Python has a diff algorithm tool difflib: http://docs.python.org/library/difflib.html Also a directory and file compare tool: http://docs.python.org/library/filecmp.html#module-filecmp
Many other languages also have diff algorithm implementations.
You can just store the deltas on change and recreate like a Berkley DB like Subversion but I recommend for simplicity just save a copy of the content then compare each of the latest, or the ones the user selects.
Without knowing what framework and whatnot you are using this is a difficult question to answer well.
Are you using a database for your storage? Let's say you have a pages
table in your database, why not create a pages_versions
table for holding old revisions?
When saving anything to the pages
table first insert a copy, into pages_versions
. Retrieving the old versions will then be no more difficult than loading data through any other one to many relationship. You can beautify the data with a colourised diff or whatnot at this point.
I believe some frameworks now have support for using a version control system as a storage backend so that may also be worth investigating.
Are you referring to the back-end set up, or the front-end with the individual changes highlighted?
I can't help you with the front-end bit, but...

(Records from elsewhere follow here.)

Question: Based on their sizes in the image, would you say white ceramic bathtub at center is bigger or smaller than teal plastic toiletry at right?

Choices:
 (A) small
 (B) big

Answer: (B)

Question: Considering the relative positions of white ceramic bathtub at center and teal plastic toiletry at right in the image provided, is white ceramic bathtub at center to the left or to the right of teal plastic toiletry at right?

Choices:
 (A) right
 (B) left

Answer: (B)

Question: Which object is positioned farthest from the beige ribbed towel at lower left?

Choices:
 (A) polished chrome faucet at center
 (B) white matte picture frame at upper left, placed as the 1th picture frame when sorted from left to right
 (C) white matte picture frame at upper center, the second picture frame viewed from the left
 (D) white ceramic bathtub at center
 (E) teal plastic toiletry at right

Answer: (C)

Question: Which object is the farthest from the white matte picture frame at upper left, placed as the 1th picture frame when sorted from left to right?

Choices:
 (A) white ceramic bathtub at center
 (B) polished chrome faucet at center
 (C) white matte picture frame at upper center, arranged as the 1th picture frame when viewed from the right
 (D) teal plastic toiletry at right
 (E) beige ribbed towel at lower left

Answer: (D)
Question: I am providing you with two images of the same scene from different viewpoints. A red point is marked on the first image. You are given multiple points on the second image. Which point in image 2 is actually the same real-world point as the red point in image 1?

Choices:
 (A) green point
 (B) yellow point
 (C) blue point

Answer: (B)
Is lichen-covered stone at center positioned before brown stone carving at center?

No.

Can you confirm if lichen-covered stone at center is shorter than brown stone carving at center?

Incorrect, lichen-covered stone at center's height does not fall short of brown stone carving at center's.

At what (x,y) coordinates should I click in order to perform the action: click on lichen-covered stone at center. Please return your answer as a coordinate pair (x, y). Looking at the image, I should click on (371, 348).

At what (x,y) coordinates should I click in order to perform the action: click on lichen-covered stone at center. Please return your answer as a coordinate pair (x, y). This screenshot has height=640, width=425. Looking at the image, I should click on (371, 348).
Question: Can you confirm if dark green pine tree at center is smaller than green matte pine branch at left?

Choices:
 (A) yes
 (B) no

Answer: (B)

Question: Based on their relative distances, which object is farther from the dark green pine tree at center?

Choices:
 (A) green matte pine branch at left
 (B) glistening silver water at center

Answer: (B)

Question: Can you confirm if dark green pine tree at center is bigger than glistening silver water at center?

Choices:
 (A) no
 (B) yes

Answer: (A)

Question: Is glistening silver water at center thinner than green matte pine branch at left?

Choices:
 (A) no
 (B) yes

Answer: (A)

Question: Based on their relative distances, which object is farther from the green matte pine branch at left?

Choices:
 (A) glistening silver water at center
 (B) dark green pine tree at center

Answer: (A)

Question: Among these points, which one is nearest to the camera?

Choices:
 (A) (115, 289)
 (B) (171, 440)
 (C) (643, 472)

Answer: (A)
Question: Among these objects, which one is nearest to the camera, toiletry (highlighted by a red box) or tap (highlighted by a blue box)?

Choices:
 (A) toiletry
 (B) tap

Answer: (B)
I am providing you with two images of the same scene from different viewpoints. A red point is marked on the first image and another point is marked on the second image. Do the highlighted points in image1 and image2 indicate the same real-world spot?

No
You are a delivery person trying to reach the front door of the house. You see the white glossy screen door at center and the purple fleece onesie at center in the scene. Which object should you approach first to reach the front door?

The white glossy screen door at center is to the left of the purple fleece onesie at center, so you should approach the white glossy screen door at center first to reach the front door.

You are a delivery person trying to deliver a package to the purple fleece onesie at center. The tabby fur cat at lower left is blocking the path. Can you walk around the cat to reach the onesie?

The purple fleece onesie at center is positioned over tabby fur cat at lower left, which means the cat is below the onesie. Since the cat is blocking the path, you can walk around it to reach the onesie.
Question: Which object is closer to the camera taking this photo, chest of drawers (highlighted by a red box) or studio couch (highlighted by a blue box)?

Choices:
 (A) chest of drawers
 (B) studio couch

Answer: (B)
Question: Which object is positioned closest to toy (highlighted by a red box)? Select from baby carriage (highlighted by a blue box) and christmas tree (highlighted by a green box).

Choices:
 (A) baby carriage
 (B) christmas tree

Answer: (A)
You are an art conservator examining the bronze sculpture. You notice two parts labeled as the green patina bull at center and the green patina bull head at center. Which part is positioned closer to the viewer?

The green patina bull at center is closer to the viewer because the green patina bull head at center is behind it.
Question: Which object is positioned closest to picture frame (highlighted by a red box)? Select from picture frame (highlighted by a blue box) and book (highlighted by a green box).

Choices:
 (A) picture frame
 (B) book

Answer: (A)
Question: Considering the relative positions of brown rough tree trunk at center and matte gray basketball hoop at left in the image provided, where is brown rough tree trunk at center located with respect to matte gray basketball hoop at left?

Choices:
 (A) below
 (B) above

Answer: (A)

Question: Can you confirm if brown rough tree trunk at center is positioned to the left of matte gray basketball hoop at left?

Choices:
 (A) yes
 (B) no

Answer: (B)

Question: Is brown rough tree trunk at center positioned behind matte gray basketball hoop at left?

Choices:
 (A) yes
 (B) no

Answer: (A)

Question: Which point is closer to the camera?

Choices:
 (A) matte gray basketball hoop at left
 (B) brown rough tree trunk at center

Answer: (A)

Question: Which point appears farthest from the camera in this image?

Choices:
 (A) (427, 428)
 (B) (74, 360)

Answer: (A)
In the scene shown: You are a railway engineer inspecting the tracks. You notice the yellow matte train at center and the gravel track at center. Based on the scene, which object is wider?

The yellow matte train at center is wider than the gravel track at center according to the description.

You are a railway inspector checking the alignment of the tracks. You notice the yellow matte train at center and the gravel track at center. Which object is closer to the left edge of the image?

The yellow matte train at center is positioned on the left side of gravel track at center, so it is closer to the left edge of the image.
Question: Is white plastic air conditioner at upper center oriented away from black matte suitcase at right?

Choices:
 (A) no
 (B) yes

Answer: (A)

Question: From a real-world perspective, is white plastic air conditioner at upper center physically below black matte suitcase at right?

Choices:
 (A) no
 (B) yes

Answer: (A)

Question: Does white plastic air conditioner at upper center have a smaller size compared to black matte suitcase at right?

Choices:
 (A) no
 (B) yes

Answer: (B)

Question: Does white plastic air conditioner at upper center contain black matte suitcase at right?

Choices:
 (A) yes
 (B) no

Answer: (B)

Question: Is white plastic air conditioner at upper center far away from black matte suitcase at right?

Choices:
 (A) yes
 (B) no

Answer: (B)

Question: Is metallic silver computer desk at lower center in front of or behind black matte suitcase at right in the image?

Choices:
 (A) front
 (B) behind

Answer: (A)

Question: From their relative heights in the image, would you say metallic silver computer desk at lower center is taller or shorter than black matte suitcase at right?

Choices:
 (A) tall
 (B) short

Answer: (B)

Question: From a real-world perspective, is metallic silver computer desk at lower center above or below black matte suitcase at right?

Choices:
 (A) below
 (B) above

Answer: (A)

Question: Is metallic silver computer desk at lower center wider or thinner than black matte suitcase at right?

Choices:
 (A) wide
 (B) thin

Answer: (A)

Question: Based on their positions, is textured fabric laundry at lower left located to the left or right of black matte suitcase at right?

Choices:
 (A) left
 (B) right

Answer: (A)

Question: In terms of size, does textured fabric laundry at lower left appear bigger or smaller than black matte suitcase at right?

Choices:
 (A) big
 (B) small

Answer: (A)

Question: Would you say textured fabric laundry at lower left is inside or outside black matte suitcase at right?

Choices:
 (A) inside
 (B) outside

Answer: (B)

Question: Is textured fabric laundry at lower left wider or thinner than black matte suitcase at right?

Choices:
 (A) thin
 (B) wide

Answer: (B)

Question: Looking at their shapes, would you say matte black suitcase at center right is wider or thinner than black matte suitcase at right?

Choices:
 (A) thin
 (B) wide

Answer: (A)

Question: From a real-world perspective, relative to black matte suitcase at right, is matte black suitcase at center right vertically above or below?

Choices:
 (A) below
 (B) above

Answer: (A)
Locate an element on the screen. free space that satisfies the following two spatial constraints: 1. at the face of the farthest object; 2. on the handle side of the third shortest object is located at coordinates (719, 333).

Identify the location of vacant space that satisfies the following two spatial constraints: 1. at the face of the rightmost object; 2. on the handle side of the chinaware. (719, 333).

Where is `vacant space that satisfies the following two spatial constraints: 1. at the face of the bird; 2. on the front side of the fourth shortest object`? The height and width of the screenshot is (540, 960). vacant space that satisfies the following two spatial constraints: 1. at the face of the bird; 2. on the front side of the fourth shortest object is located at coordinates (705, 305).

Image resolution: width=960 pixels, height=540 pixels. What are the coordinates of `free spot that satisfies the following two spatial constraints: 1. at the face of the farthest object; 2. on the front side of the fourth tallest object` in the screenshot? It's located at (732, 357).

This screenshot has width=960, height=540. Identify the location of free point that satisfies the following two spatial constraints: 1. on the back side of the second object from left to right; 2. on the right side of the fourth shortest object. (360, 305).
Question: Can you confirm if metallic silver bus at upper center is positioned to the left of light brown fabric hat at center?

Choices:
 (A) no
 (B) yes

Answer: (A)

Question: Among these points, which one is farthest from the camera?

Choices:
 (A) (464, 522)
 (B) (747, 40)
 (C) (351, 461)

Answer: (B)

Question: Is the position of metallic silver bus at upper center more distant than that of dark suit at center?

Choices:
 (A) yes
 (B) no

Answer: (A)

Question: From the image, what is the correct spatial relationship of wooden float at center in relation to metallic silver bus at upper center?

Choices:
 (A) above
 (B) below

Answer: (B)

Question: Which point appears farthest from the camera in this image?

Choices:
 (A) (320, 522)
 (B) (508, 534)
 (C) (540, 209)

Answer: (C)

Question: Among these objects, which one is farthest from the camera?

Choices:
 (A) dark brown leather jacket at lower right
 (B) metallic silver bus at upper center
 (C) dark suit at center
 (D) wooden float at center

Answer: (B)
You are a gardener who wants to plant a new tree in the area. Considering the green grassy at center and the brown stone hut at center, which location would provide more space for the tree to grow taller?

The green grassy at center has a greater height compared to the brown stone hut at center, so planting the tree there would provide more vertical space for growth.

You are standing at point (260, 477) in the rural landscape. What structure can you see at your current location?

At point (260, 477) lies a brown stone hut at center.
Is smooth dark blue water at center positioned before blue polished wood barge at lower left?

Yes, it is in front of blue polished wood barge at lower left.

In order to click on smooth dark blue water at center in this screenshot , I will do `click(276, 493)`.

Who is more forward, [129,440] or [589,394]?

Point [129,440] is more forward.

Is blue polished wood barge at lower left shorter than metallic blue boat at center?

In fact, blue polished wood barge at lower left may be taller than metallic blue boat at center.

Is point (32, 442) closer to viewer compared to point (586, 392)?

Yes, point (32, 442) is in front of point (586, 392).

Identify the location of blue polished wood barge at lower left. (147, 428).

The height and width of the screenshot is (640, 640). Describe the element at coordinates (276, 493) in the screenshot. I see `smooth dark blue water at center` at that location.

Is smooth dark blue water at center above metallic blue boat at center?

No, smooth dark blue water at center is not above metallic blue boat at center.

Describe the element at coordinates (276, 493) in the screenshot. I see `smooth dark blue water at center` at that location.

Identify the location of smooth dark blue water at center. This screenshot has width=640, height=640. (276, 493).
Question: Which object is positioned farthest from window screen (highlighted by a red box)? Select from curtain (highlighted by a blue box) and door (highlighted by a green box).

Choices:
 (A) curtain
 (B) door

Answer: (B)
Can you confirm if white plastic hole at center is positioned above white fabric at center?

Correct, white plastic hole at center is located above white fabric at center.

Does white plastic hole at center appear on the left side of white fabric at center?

If it's the back-end, what you need is:
- a 'documents' table with say, id and title columns.
- a 'versions' table with columns for document_id (FK), body_text, edit_date, author, version
- In your application, a new document reference is first created in the documents table, then the data is stored as a new version in the versions table. When a user updates an old document, a new version is created with the same document reference in document_id.
(I think I've probably not explained this very well, so sorry about that!)
BTW, if you're using Rails there are several plug-ins which will do most of this for you. Acts_As_Versioned is the first which comes to mind.